European Robotic Lunar Lander to Touch Down on Lunar Surface by 2020
Though NASA has abandoned its moon base ambitions, that doesn’t mean we won’t see a permanent lunar presence sometime in...
Though NASA has abandoned its moon base ambitions, that doesn’t mean we won’t see a permanent lunar presence sometime in the foreseeable future. Japan has plans to establish a robot moon base on the moon by 2020, with an initial robotic landing by 2015. Now the European Space Agency is upping the ante, announcing plans to put a mammoth lunar lander on the moon by the end of the decade, complete with a robotic rover that will study the site in anticipation of eventual human habitation.
European aerospace giant EADS Astrium has been granted a $8.5 million contract to develop the lander and constituent surface roving robot, which together will weigh more than 1,500 pounds. The mission will be aimed at the lunar south pole, a region with sufficient sunlight to allow both lander and rover to operate for up to six months on solar power without experiencing prolonged darkness.
But the rover won’t be the only robotic aspect to the mission.

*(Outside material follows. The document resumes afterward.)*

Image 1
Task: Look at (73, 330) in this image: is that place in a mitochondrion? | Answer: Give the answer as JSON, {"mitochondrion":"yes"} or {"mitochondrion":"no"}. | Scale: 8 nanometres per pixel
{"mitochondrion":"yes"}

Without a human onboard to make the kind of cavalier landing usually only attempted by those with “the right stuff,” the lander will have to navigate to the right location, survey the terrain below, and determine its own landing site. That means the systems on board won’t just be taking orders from operators on earth, but actively avoiding obstacles and simultaneously evaluating various landing sites so the lander can choose the most desirable one.
Once on the ground, the lander will deploy a small rover equipped with a small suite of scientific instruments. But unlike other planetary rovers designed to carry out geological or atmospheric research, this mission will be focused narrowly on future human exploration. The ESA wants to sample minerals in the soil at the southern pole, as well as determine if there are sufficient reserves of water ice hiding in the shadows of craters.
The initial grant will fund a full study of the mission’s feasibility, including its final cost which is expected to be in the hundreds of millions. If the initial review passes muster with Europe’s space ministers in 2012, the mission could launch aboard a Soyuz rocket by the end of the decade.